4. Pourquoi des fonds de développement sont-ils utilisés pour des projets liés au climat ?

Les critiques trouvent inapproprié que l'argent dédié à la coopération au développement soit considéré comme fonds climatiques. Il est vrai qu'une partie des fonds de développement est utilisée pour accroître la résilience des pays en développement face aux changements climatiques. Ces fonds sont inclus dans le calcul des 100 milliards de dollars et sont en même temps reconnus comme aide officielle au développement ou APD.

Il est logique que l'aide aux pays en développement soit considérée comme APD. En outre, les projets de développement doivent tenir compte du changement climatique, sans quoi leurs résultats seraient vains sur la durée. En pratique, il s'avère donc impossible de distinguer les projets climatiques et la coopération au développement. Par exemple, les investissements dans les énergies renouvelables participent également à la lutte contre la pauvreté et à la création d'emplois.

On peut poser la question dans l'autre sens : ne peut-on augmenter les fonds du développement de manière à consacrer davantage de projets à la résilience face aux changements climatiques ? Certains pays européens y consacrent 0,7 % de leur produit intérieur brut voire plus, mais un tel effort est trop grand pour la Belgique en cette période de rigueur budgétaire.
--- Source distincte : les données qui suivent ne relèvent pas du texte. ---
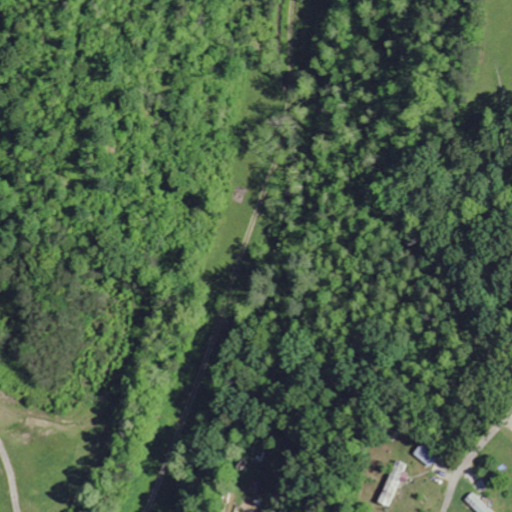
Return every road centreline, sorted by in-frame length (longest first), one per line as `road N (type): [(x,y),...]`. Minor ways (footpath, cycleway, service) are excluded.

La Belgique s'est engagée à allouer 50 millions d'euros par an pour les fonds climatiques destinés aux pays en développement, dont 25 millions d'euros par les autorités fédérales. En 2016, ces 25 millions d'euros provenaient entièrement des caisses de la coopération au développement.

 

5. Pourquoi des engagements nationaux volontaires en matière de climat ?

Certains pays estiment que l'accord sur le climat est faible parce que chacun des pays peut choisir lui-même comment il souhaite limiter ses émissions de gaz à effet de serre. Ils auraient préféré que des objectifs stricts soient imposés. Mais cela n'est pas réalisable en pratique : de nombreux pays préfèrent décider par eux-mêmes. L'accord sur le climat prévoit que les pays devront réaliser un maximum d'efforts. Ces efforts seront par ailleurs révisés tous les 5 ans en fonction des avancées scientifiques.